1. Name Of The Medicinal Product
Lidocaine Hydrochloride Injection BP 2% w/v.
2. Qualitative And Quantitative Composition
Each 1ml of solution contains 20mg of Lidocaine Hydrochloride.
3. Pharmaceutical Form
Solution for injection.
4. Clinical Particulars
4.1 Therapeutic Indications
Lidocaine is a local anaesthetic of the amide group. Lidocaine Hydrochloride Injection BP is for use in infiltration anaesthesia, intravenous regional anaesthesia and nerve blocks.
4.2 Posology And Method Of Administration
The method of administration of lidocaine varies according to the procedure (infiltration anaesthesia, intravenous regional anaesthesia or nerve block).
The dosage should be adjusted according to the response of the patient and the site of administration. The lowest concentration and smallest dose producing the required effect should be given.
The maximum dose for healthy adults should not exceed 200 mg [or 500mg if given in solutions containing adrenaline (epinephrine)].
Children and elderly or debilitated patients require smaller doses, commensurate with age & physical status.
4.3 Contraindications
Known hypersensitivity to anaesthetics of the amide type; hypovolemia; complete heart block.
Solutions containing adrenaline (epinephrine) should not be used in areas of the body supplied by end arteries or otherwise having a compromised blood supply such as digits, nose, ear or penis. Solutions containing adrenaline (epinephrine) should not be given intravenously.
4.4 Special Warnings And Precautions For Use
As with other local anaesthetics, lidocaine should be used with caution in patients with epilepsy, cardiac conduction disturbances, congestive cardiac failure, bradycardia or impaired respiratory function, if the dose or site of administration is likely to produce high blood levels. Lidocaine is metabolised in the liver and it should be used with caution in patients with impaired hepatic function.
Facilities for resuscitation should be available when administering local anaesthetics.
The effect of local anaesthetics may be reduced if the injection is made into an inflamed or infected area.
Solutions containing adrenaline (epinephrine) should be used with caution in patients with hypertension, cardiac disease, cerebrovascular insufficiency, thyrotoxicosis, in patients taking tricyclic antidepressants, MAOI's or receiving potent anaesthetic agents.
Lidocaine is considered to be unsafe in patients with porphyria because it has shown to be porphyrogenic in animals.
4.5 Interaction With Other Medicinal Products And Other Forms Of Interaction
The speed of onset and duration of action of lidocaine are increased by the addition of a vasoconstrictor such as adrenaline (epinephrine) and absorption from the site of injection is reduced.
Dopamine and 5-hydroxytryptamine depletion both reduce the convulsant threshold of lidocaine, and the concomitant use of pethidine increases the incidence of lidocaine-induced convulsions in animals.
Cimetidine and propranolol depress microsomal enzyme activity, thus enhancing lidocaine toxicity during anti-arrhythmic infusions if concomitantly administered with these drugs.
The use of prenylamine in the prophylaxis of angina contra-indicates the use of lidocaine for arrhythmia since this combination may precipitate A-V block and ventricular tachycardia.

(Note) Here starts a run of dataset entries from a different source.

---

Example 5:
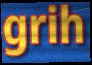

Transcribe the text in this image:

grih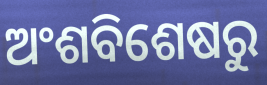
ଅଂଶବିଶେଷରୁ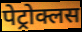
पेट्रोक्लस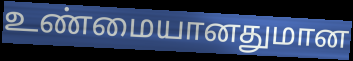
உண்மையானதுமான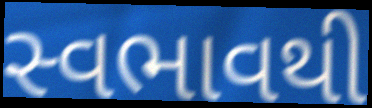
સ્વભાવથી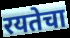
रयतेचाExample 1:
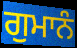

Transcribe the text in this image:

ਗੁਮਾਨੰ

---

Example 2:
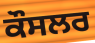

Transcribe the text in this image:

ਕੌਸਲਰ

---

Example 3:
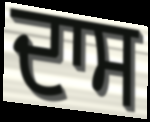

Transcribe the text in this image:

ਦਾਸ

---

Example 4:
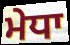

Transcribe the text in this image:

ਮੇਧਾ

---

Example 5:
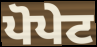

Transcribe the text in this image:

ਪੋਪੇਟ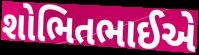
શોભિતભાઈએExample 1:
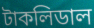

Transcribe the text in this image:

টাকলিডাল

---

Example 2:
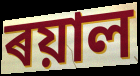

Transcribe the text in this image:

ৰয়াল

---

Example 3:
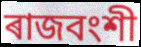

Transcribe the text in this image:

ৰাজবংশী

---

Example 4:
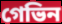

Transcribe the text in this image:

গেভিন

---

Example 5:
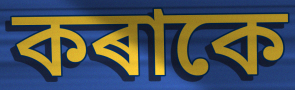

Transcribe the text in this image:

কৰাকে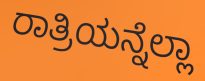
ರಾತ್ರಿಯನ್ನೆಲ್ಲಾ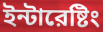
ইন্টারেষ্টিং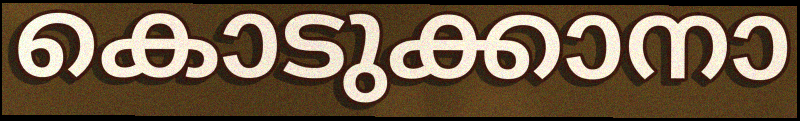
കൊടുക്കാനാ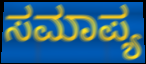
ಸಮಾಪ್ಯ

The cardiac depressant effects of lidocaine are additive with those of beta-blockers, and of other antiarrhythmics.
Hypokalemia produced by acetazolamide, loop diuretics, and thiazides antagonizes the effect of lidocaine.
There is increased risk of ventricular arrhythmias when lidocaine is given with quinupristin/dalfopristin - avoid concomitant use.
Neuromuscular blockade may be enhanced and prolonged when lidocaine is given with suxamethonium.
4.6 Pregnancy And Lactation
Although animal studies have revealed no evidence of harm to the foetus, lidocaine should not be administered during early pregnancy unless the benefits are considered to outweigh the risks.
Small amounts of lidocaine are secreted into breast milk and the possibility of an allergic reaction in the infant, albeit remote, should be borne in mind when using lidocaine in nursing mothers.
4.7 Effects On Ability To Drive And Use Machines
Where outpatient anaesthesia affects areas of the body involved in driving or operating machinery, patients should be advised to avoid these activities until normal function is fully restored.
4.8 Undesirable Effects
In common with other local anaesthetics, adverse reactions to lidocaine are rare and are usually the result of raised plasma concentrations due to accidental intravascular injection, excessive dosage or rapid absorption from highly vascular areas, or may result from a hypersensitivity, idiosyncrasy or diminished tolerance on the part of the patient. Systemic toxicity mainly involves the central nervous system and/or the cardiovascular system.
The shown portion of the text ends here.